企業が社債を発行して資金を調達する動きが活発だ。4~9月は普通社債で合計5兆2000億円を発行し、前年同期比7%増えて上半期で4年ぶりに5兆円を超えた。調達金利は一段と下がり、満期が10年の長期債でも年率1%を下回るものが9割を占める。過去分の借り換えのほか、M&A(合併・買収)など事業拡大への資金に充てる動きも目立つ。
4~9月で最大はソフトバンクで、総額7000億円を発行した。調達資金は借入金返済や将来の投資資金などに充てる方針だ。次いでみずほ銀行が1700億円を調達した。業種では、合計で前年同期の2倍に増やした機械業界が目を引く。
事業環境の改善で久しぶりに発行する企業も出てきた。高島屋は7年ぶりに発行した。楽天は初めて社債を出して300億円を調達した。
著しいのが調達金利の低下ぶりだ。満期が10年の社債は4~9月は延べ78本あり、このうち69本で金利が1%を下回った。

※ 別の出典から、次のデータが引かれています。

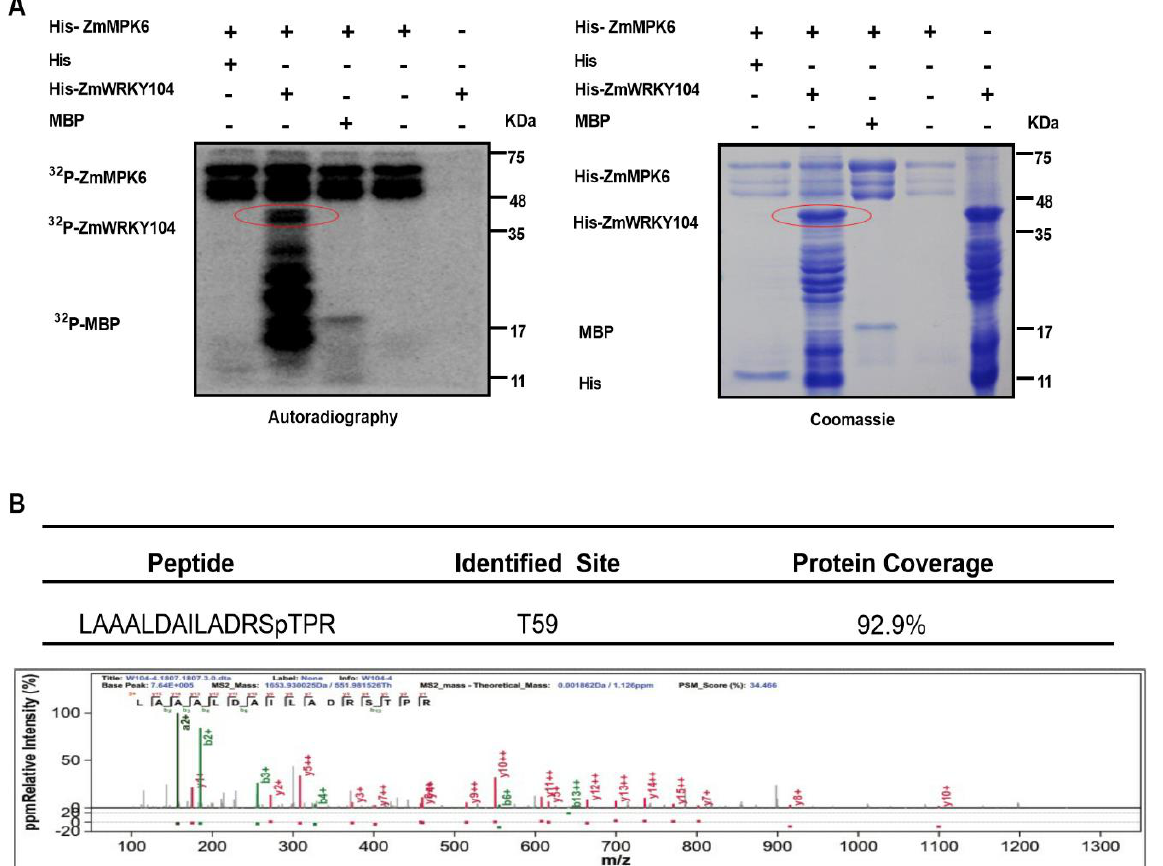
Figure 5. ZmMPK6 phosphorylates ZmWRKY104 in vitro. ( A ) ZmWRKY104 can be phosphorylated by ZmMPK6 in vitro. His−ZmMPK6, His−ZmWRKY104, and His proteins were expressed in E . coli . In vitro kinase assays were performed using the purified proteins. The substrate of His−ZmWRKY104 or maltose binding protein (MBP) was used for an in−gel kinase assay. Images show autoradiography (left panel) and the corresponding Coomassie staining (right panel). Molecular mass markers in kilodaltons are shown on the right. Experiments were repeated at least three times with similar results. ( B ) Phosphorylation site(s) analysis of ZmWRKY104 by LC−MS/MS.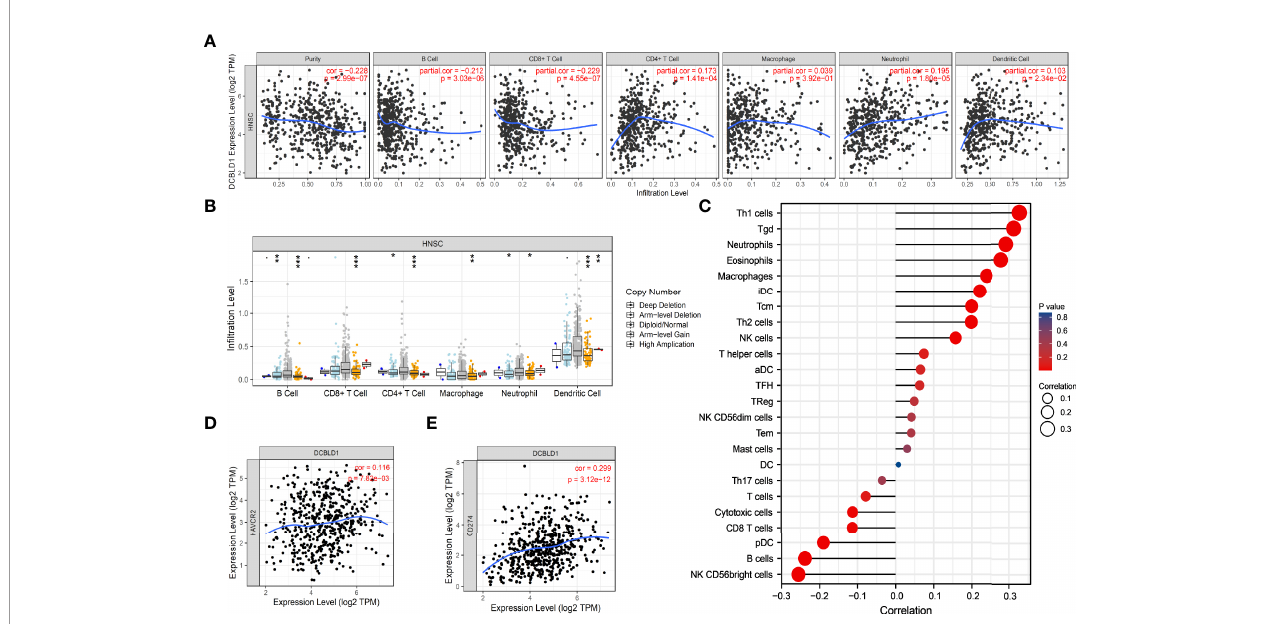
FIGURE 7 | The immune in fi ltration of DCBLD1 expression in HNSCC. (A) Association between DCBLD1 expression and the in fi ltration of immune cells. (B) The visualization between DCBLD1 expression and SCNA in HNSCC from the TCGA data. (C) Correlations between 24 immune cells and DCBLD1 expression. (D) The correlation of DCBLD1 and HAVCR2 (TIM-3). (E) The correlation of DCBLD1 and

9月に三菱地所が発行した10年債は0.643%だった。前年同期は10年債の6割が1%以上で、3年前は1%割れはゼロだった。三菱商事による18年債など満期の長い社債も増えている。
社債の金利を決める際の基準となる国債の利回りが新発10年物で0.5%台と歴史的な低さにあるうえ、企業自身が稼ぐ力を取り戻して信用力も上がっている。金利が低くても機関投資家や個人が買い手になり、企業は調達しやすい環境にある。